Daily Reading — Day 143

Today’s Readings: Psalms 62-63, Jeremiah 28, Job 28, Acts 17

My Thoughts:

Jeremiah 28

– As is often the case when the LORD raises up a prophet to warn of coming judgment, false prophets also arise to undermine the true word and give a false sense of security.

– 28:2, “I have broken the yoke…” It should be noted that Hananiah does not undermine Jeremiah’s prophecy by completely denying it. Rather, he accepts Jeremiah’s prophecy and then adds to it, contradicts parts of it, and redirects it.

– 28:6-9, Verse 9 might be sarcasm. From verse 8, it is clear that Jeremiah does not trust Hananiah’s prophecy, specifically because he is prophesying peace.

– 28:10, We do not know how much time had passed from chapter 27 to chapter 28. It was in the same year, but it possibly could have been weeks or months that Jeremiah wore the yoke.

Job 28

– Although mankind has explored the earth with its mysteries, seeking out riches and knowledge, wisdom is still scarcely found.

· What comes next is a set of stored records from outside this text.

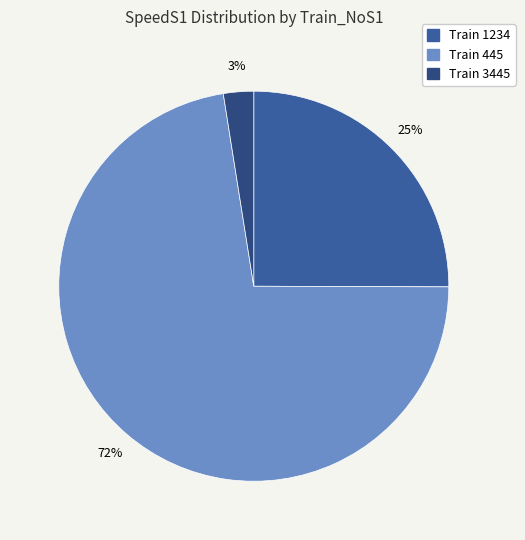

Is there any slice that represents more than half of the pie?

Yes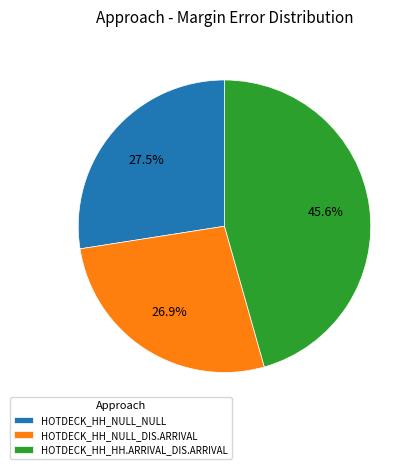

Is it true that HOTDECK_HH_HH.ARRIVAL_DIS.ARRIVAL is 33% of the pie?

False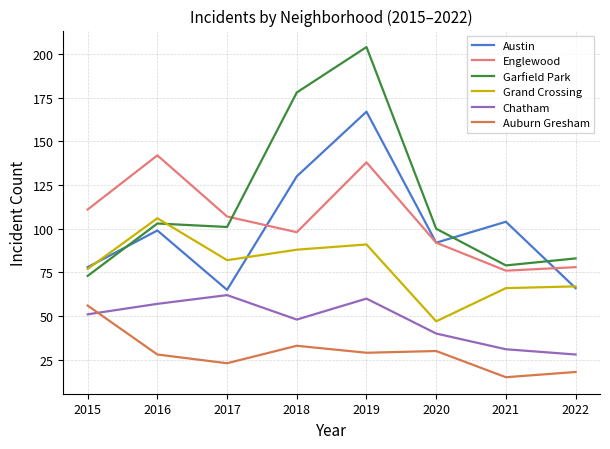

Is it true that Chatham equals 60 at 2019?

True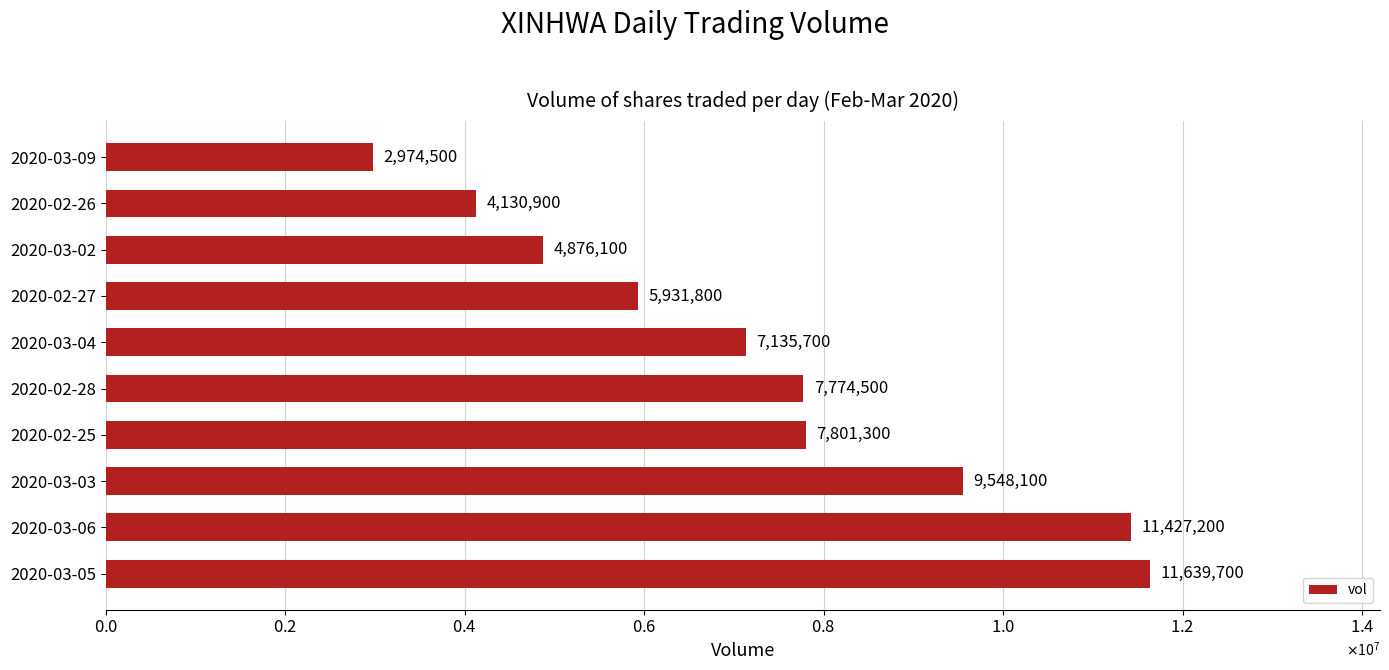

Are the bars horizontal?

Yes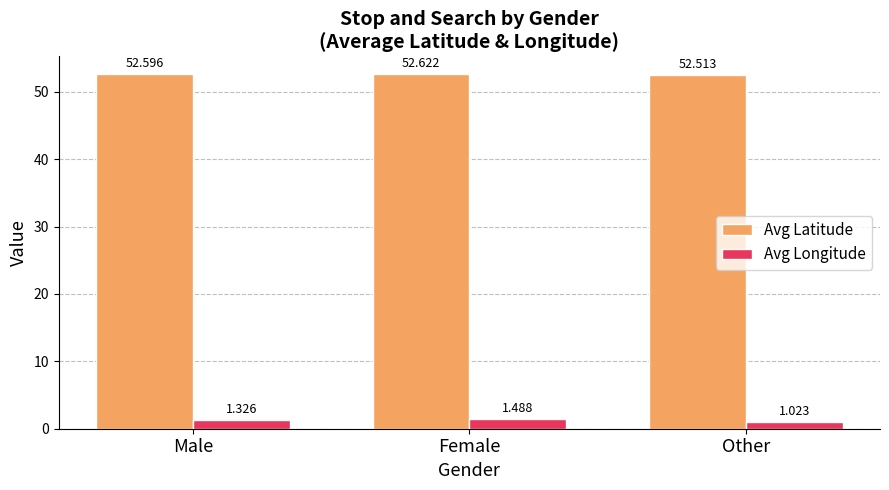

List the series in order of their peak value, lowest first.

Avg Longitude, Avg Latitude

– 28:13, “Man does not know its worth…” May mean that man is unable to understand the value of wisdom, or it may mean that man has not discovered wisdom, and therefore, does not know its worth.

– 28:23-28, the only way true wisdom can be found is in God. Verse 28 sounds much like the beginning of Proverbs (1:7).

Acts 17

– 17:2, although Paul knew that he had been given a special commission to preach to the Gentiles, he also knew that the Gospel should first be preached to the Jews.

– 17:3, The Jews were waiting for the Christ, but they did not expect a Christ who would suffer and die. Paul proved from the Scriptures that this, in fact, was the case and that Jesus was this Christ.

– although it might have seemed like failure (because of the persecution), Paul’s two letters to the Thessalonian church demonstrate the success of his mission.

– 17:17, knowing his context, Paul “reasoned” with the people in Athens. Certainly, Paul reasoned in every city, but the people of Athens had a unique attraction to philosophy and reasoned argument.

– 17:23, Paul is not saying that the people of Athens were somehow unknowingly worshipping the LORD. He is simply using something familiar to them as a tool to teach them the truth.